--- Quoted passage ---

------------------------------------------------------------------------

2. Cut the peeled squash into 3//4 inch cubes to yield about 4 cups. Brush a heavy, rimmed baking sheet with 1 tablespoon of the oil. Spread squash in a single layer on the baking sheet and drizzle with 2 remaining teaspoons of oil. Toss to coat well. Mix the dried crushed rosemary with 1/2 teaspoon salt and 1/4 teaspoons black pepper and sprinkle over squash.
3. Roast squash, stirring every 10 minutes, until tender when pierced with a knife and browned around the edges, about 35 minutes. Remove and set aside. (Squash can be roasted 1 day ahead. Cool, cover, and refrigerate. Reheat in a 350-degree preheated oven until warm, 10 minutes or less.)
4. Bring a large saucepan or pot filled 2/3 full with water to a boil. Add the penne and 2 teaspoons salt. Cook according to package directions and drain in a colander when done.
5. While the pasta is cooking, cook the diced pancetta or julienned prosciutto. Place a medium, heavy skillet over medium heat and when hot add pancetta or prosciutto and cook, stirring until lightly browned and crisp, 3 to 4 minutes or more. Drain on paper towels.
6. When pasta is drained, return it to the pan in which it was cooked. Stir in 1 cup of the cheese until melted (If using Fontina, it may become slightly stringy; that is okay). Then stir in the crème fraîche, fresh rosemary, and pancetta or prosciutto. Mix in the roasted squash. Season with salt and pepper to taste.
7. Serve pasta in four shallow bowl and sprinkle each serving with some of the remaining cheese and with some walnuts. Serves 4.
Market note: Look for peeled butternut squash in the produce section of the supermarket. About 20 ounces of this peeled squash should yield 4 diced cups.
Cooking tip: To toast walnuts, spread them on a rimmed baking sheet and place in a preheated 350- degree oven until lightly browned and fragrant, 5 to 6 minutes. Watch carefully so that they do not burn. Remove and cool.

------------------------------------------------------------------------

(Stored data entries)

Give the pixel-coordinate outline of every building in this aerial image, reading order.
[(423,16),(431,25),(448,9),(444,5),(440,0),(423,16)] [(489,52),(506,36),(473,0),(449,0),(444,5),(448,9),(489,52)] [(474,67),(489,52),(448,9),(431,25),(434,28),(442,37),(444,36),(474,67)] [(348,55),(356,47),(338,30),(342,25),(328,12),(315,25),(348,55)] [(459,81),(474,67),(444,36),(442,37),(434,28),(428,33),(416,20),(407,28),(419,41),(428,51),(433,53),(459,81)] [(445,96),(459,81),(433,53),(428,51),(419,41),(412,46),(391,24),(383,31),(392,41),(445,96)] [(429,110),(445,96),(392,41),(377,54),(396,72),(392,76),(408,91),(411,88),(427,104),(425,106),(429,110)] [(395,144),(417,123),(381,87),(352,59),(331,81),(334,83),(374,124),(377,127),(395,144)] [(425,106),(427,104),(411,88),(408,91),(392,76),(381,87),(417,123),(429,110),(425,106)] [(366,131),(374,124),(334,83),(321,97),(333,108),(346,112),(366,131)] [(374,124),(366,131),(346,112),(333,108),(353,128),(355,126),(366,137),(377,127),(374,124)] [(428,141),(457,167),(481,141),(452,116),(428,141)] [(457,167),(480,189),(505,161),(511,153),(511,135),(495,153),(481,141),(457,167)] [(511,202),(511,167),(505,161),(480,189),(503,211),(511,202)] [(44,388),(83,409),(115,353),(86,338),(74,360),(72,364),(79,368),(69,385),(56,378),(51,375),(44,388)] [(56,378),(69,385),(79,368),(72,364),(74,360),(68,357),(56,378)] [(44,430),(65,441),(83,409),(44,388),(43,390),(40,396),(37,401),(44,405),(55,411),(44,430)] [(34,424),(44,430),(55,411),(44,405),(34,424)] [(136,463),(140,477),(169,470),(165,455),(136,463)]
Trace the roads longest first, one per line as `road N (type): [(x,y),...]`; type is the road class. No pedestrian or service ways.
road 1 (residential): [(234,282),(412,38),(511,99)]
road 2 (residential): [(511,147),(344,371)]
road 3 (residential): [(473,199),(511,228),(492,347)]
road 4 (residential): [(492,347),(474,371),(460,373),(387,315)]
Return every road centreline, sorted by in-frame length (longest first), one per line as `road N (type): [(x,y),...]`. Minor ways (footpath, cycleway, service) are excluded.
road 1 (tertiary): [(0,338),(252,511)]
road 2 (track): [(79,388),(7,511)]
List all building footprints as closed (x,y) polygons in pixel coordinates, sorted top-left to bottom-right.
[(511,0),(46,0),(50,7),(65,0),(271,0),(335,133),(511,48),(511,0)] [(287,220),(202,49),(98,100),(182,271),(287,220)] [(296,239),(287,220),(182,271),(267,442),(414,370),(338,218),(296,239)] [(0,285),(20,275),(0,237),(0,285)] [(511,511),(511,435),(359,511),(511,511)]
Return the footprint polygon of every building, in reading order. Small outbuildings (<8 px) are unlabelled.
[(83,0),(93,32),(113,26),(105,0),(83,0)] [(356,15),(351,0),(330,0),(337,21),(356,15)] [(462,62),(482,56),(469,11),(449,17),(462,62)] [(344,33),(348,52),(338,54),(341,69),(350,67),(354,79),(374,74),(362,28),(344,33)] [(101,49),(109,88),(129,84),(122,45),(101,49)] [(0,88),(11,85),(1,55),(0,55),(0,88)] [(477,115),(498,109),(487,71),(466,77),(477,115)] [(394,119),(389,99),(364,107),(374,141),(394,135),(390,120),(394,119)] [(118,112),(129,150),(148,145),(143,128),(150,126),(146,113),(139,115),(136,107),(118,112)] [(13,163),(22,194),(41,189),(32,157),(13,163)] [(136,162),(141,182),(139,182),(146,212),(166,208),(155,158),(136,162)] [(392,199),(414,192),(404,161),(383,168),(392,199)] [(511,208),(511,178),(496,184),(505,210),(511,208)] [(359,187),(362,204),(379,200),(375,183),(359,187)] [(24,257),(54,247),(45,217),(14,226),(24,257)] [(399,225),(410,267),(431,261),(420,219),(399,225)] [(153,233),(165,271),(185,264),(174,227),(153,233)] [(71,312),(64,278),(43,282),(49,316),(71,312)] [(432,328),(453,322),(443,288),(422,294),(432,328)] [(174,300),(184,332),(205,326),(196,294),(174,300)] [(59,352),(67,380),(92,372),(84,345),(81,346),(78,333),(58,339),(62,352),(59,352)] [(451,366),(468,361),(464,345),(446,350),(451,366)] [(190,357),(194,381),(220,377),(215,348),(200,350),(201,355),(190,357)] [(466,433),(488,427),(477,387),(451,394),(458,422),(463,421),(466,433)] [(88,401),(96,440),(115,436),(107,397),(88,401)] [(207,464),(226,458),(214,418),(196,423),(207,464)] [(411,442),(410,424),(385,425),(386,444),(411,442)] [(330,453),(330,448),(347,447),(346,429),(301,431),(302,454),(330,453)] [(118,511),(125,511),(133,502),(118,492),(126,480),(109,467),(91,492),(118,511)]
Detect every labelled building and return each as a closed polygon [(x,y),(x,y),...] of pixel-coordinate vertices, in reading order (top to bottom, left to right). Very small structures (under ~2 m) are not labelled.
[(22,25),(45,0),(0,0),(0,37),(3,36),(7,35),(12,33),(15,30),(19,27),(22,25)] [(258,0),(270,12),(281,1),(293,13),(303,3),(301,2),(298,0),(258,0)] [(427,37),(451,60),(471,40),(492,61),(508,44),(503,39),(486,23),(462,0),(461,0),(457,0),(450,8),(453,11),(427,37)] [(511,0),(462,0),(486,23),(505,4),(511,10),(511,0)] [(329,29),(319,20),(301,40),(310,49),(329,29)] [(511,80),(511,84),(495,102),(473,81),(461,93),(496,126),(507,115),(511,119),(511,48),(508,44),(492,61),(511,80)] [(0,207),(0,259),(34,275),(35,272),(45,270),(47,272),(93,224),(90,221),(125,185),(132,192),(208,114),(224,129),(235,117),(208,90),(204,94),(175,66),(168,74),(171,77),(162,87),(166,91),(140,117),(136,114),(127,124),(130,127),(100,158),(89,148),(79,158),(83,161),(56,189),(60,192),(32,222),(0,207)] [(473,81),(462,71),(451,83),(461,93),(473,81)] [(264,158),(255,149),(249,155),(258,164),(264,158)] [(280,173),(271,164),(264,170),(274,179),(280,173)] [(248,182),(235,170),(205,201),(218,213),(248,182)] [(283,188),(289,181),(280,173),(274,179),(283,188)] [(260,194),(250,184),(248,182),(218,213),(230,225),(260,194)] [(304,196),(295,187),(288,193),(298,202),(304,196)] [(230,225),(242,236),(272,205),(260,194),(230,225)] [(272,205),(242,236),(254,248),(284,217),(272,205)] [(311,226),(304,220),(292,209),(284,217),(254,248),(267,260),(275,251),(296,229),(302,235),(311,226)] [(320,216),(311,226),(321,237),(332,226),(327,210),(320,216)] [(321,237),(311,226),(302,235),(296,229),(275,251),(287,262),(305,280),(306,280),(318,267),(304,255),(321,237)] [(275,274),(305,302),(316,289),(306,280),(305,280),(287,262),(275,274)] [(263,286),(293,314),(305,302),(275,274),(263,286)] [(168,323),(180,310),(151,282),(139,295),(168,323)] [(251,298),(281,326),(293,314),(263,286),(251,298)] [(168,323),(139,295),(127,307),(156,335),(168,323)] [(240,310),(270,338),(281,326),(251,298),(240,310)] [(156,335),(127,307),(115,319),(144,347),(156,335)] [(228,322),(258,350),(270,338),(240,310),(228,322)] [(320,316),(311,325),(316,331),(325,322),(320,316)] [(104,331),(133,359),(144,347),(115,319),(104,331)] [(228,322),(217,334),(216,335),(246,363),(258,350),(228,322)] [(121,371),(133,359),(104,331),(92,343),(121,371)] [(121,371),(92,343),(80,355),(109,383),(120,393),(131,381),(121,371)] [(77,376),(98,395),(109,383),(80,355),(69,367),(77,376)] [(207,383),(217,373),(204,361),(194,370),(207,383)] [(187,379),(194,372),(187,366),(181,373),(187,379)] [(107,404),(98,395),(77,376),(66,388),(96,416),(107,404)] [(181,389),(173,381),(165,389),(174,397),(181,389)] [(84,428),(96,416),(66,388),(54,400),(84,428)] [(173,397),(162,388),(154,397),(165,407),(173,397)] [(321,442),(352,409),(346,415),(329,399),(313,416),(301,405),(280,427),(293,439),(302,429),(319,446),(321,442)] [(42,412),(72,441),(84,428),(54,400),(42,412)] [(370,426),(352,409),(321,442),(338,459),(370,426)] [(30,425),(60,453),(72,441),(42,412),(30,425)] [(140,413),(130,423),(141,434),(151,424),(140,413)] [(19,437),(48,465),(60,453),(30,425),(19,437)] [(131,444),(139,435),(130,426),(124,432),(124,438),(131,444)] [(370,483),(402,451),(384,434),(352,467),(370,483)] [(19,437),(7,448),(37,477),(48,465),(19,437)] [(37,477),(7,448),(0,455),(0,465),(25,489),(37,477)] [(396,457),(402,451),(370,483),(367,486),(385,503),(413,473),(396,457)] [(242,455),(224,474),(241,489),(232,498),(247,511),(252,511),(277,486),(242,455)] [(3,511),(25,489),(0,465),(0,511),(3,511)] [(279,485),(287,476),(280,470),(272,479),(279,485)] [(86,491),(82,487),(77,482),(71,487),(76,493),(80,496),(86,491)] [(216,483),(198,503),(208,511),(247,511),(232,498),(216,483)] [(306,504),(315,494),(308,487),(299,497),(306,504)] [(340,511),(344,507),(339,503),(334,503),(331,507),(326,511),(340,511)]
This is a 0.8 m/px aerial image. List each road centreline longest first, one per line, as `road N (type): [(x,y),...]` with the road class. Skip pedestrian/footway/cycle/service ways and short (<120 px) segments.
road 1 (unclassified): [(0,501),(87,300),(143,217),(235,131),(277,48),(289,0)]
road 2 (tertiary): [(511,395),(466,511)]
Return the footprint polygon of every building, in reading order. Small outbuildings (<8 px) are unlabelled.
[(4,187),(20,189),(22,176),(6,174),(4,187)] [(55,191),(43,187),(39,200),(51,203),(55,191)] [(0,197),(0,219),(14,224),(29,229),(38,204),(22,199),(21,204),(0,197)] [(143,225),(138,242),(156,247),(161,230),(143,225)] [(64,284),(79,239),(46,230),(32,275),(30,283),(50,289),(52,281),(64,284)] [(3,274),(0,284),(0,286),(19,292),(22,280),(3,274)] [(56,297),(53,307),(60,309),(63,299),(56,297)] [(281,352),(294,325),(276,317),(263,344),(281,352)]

------------------------------------------------------------------------

--- Tasks to perform ---
[1] Please set down the part of the squash pasta recipe starting with "6. When pasta" and going on through "4 diced cups.".
[2] According to the squash pasta recipe, how long should the walnuts be toasted in the oven?

--- Task responses ---
[1]
6. When pasta is drained, return it to the pan in which it was cooked. Stir in 1 cup of the cheese until melted (If using Fontina, it may become slightly stringy; that is okay). Then stir in the crème fraîche, fresh rosemary, and pancetta or prosciutto. Mix in the roasted squash. Season with salt and pepper to taste.
7. Serve pasta in four shallow bowl and sprinkle each serving with some of the remaining cheese and with some walnuts. Serves 4.
Market note: Look for peeled butternut squash in the produce section of the supermarket. About 20 ounces of this peeled squash should yield 4 diced cups.

[2] 5 to 6 minutes